## Problem statement
Write the listing below out again in full, dropping its pictures.

## Supplied data
▬▬▬▬▬▬▬▬▬▬

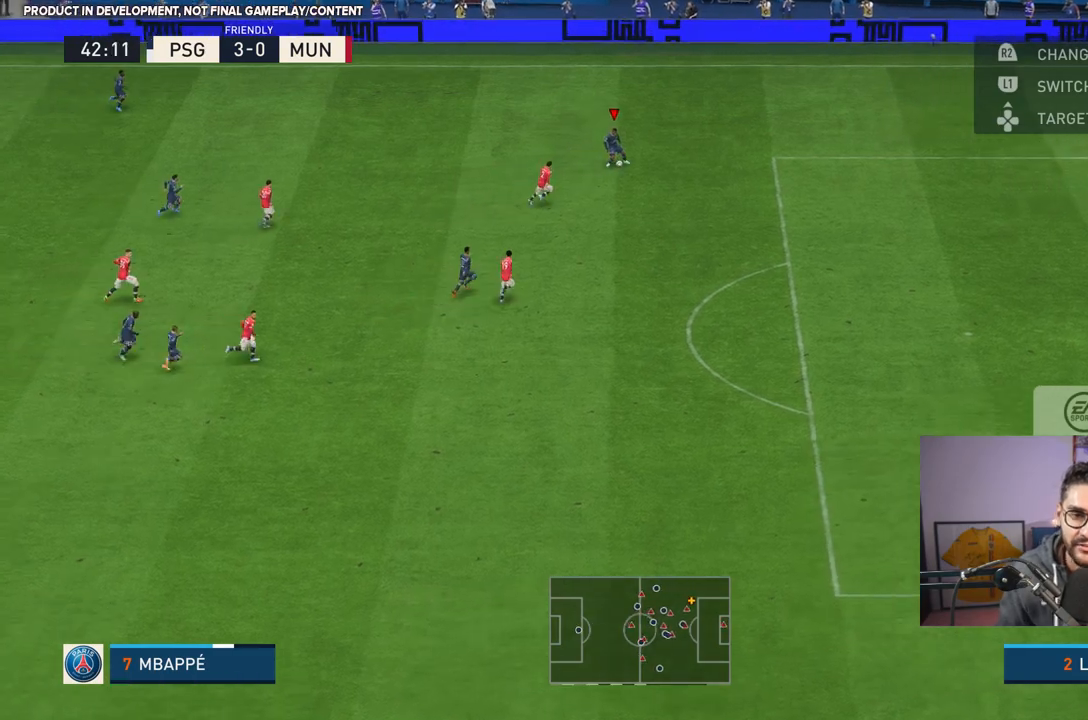
{"dt_ms": 500, "buttons": [], "left_stick": "center", "right_stick": "up-left", "events": [[333, "right_stick", "down-right"], [433, "right_stick", "center"], [500, "right_stick", "up-left"]]}
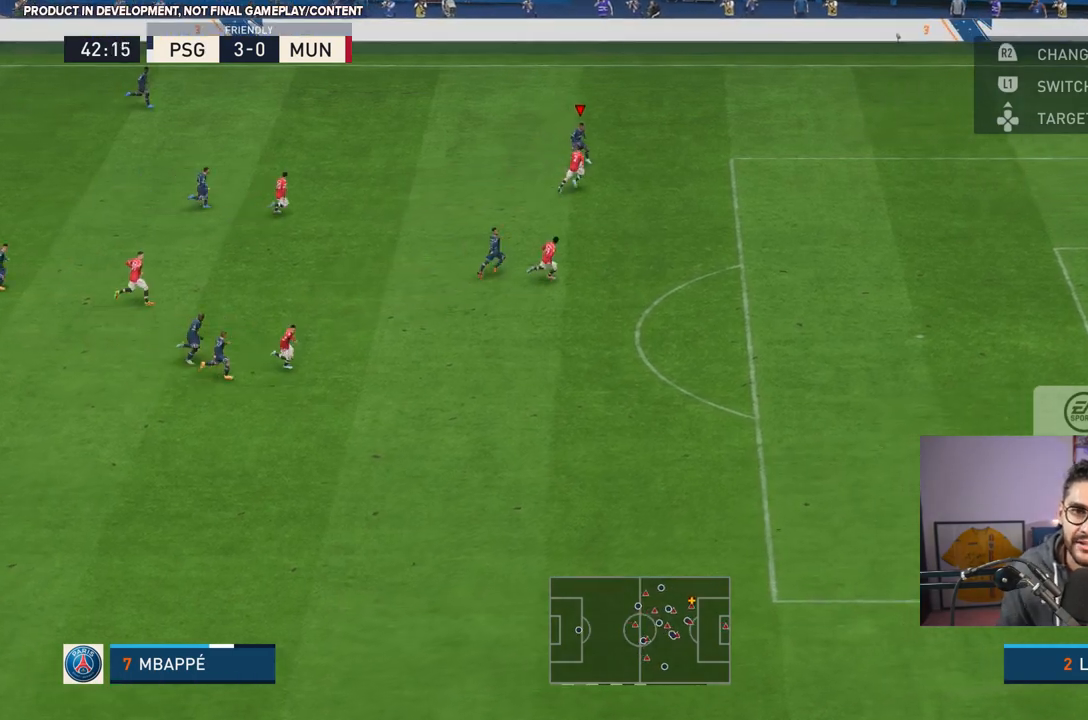
{"dt_ms": 500, "buttons": [], "left_stick": "down", "right_stick": "center", "events": [[100, "right_stick", "center"], [467, "left_stick", "down"]]}
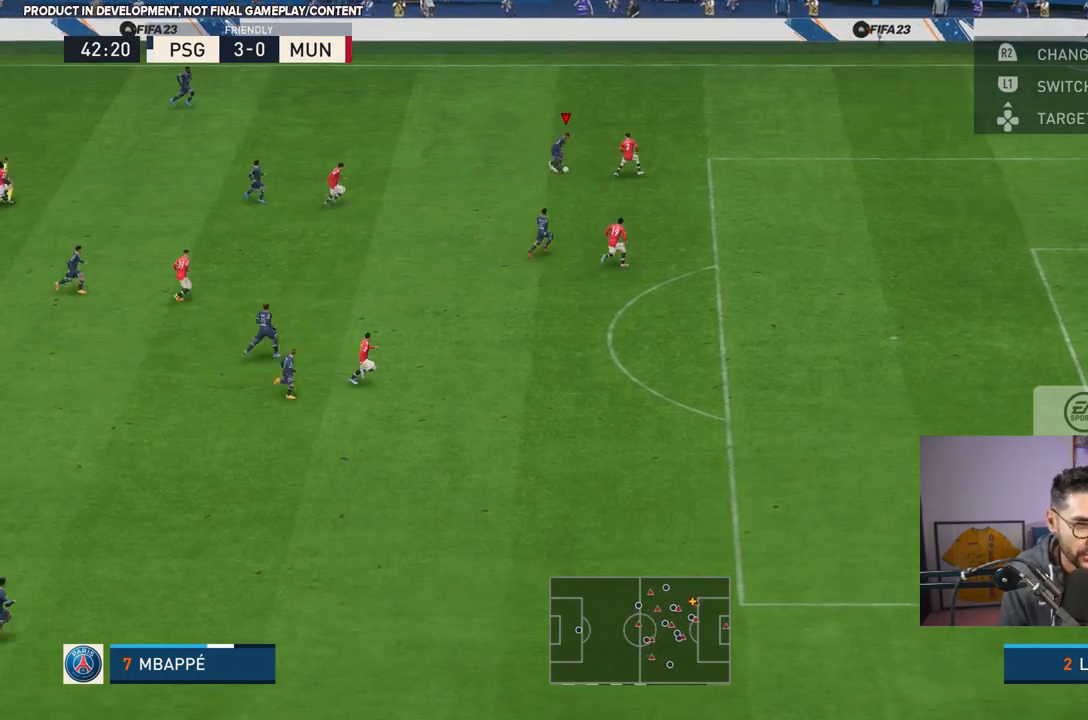
{"dt_ms": 500, "buttons": ["R2"], "left_stick": "down-right", "right_stick": "center", "events": [[250, "left_stick", "down-right"], [267, "R2", "down"]]}
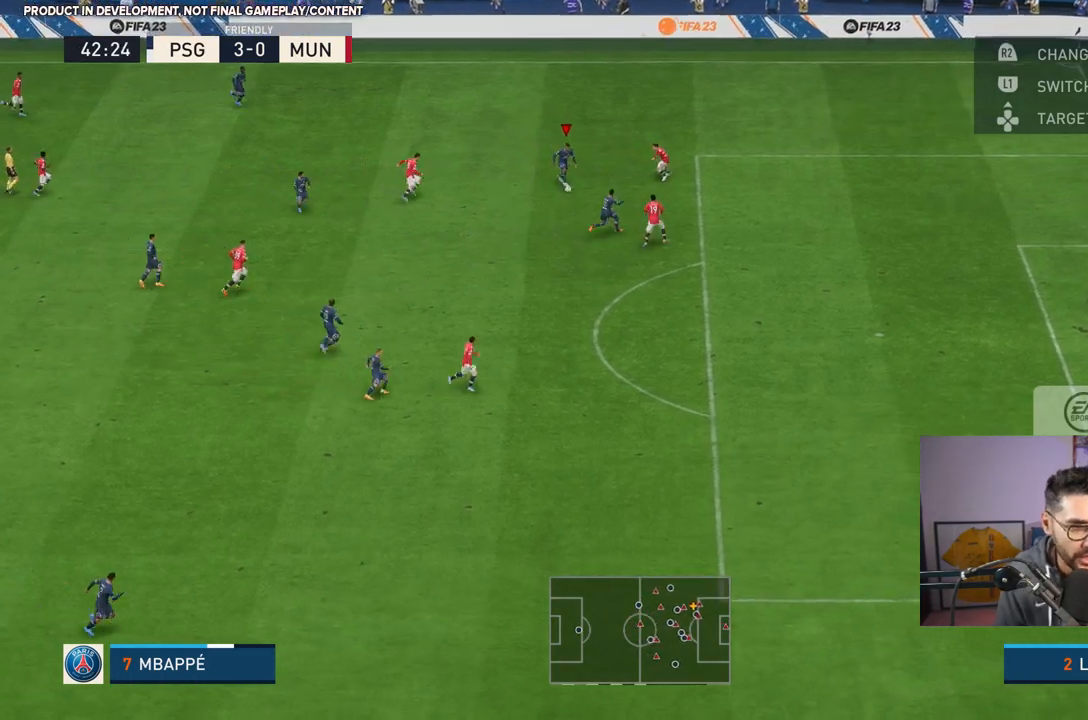
{"dt_ms": 500, "buttons": ["R2"], "left_stick": "down-right", "right_stick": "center", "events": []}
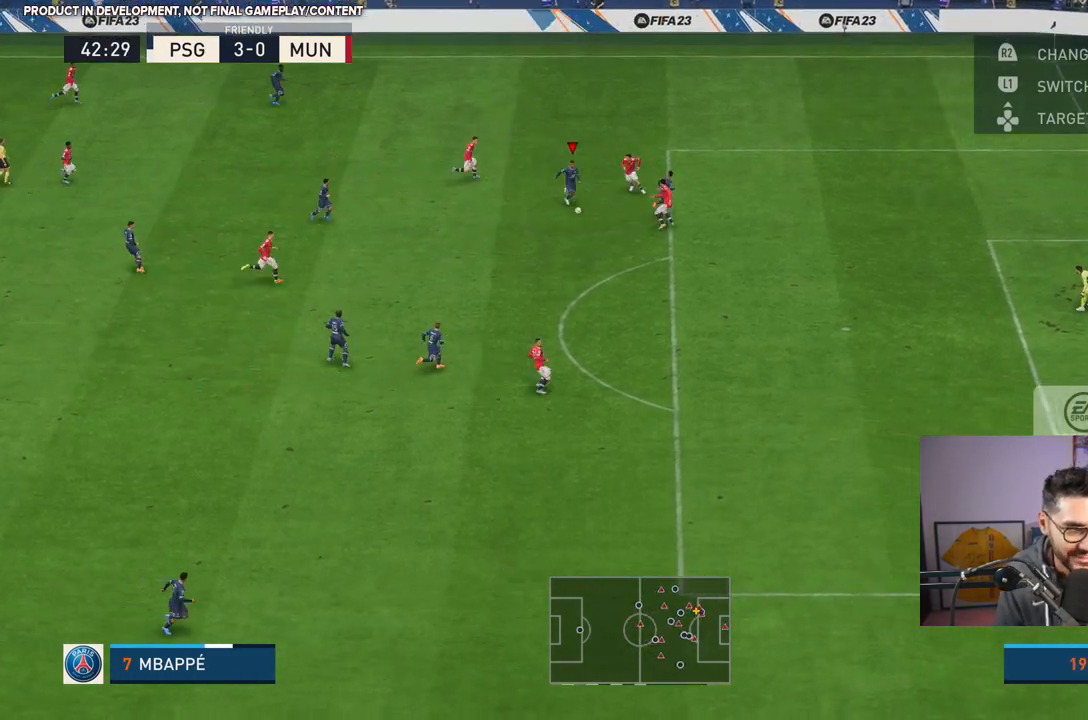
{"dt_ms": 500, "buttons": ["R2"], "left_stick": "down-right", "right_stick": "center", "events": []}
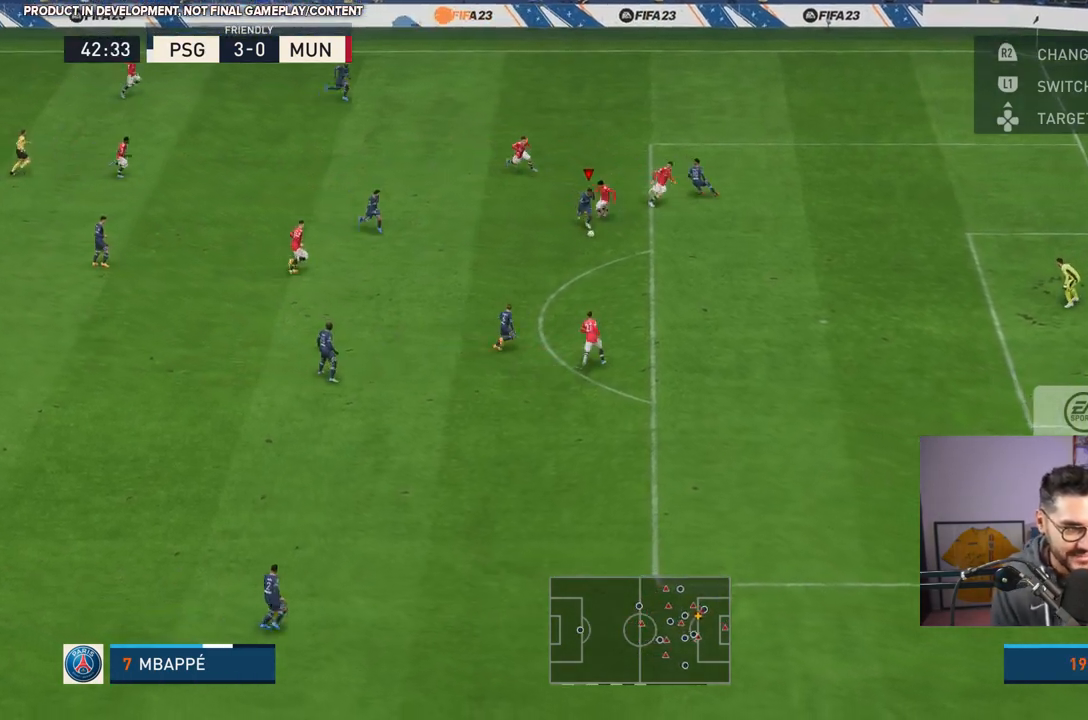
{"dt_ms": 500, "buttons": ["CIRCLE"], "left_stick": "down-right", "right_stick": "center", "events": [[233, "R2", "up"], [450, "CIRCLE", "down"]]}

▬▬▬▬▬▬▬▬▬▬

## Output for this exercise
{"dt_ms": 500, "buttons": [], "left_stick": "center", "right_stick": "up-left", "events": [[333, "right_stick", "down-right"], [433, "right_stick", "center"], [500, "right_stick", "up-left"]]}
{"dt_ms": 500, "buttons": [], "left_stick": "down", "right_stick": "center", "events": [[100, "right_stick", "center"], [467, "left_stick", "down"]]}
{"dt_ms": 500, "buttons": ["R2"], "left_stick": "down-right", "right_stick": "center", "events": [[250, "left_stick", "down-right"], [267, "R2", "down"]]}
{"dt_ms": 500, "buttons": ["R2"], "left_stick": "down-right", "right_stick": "center", "events": []}
{"dt_ms": 500, "buttons": ["R2"], "left_stick": "down-right", "right_stick": "center", "events": []}
{"dt_ms": 500, "buttons": ["CIRCLE"], "left_stick": "down-right", "right_stick": "center", "events": [[233, "R2", "up"], [450, "CIRCLE", "down"]]}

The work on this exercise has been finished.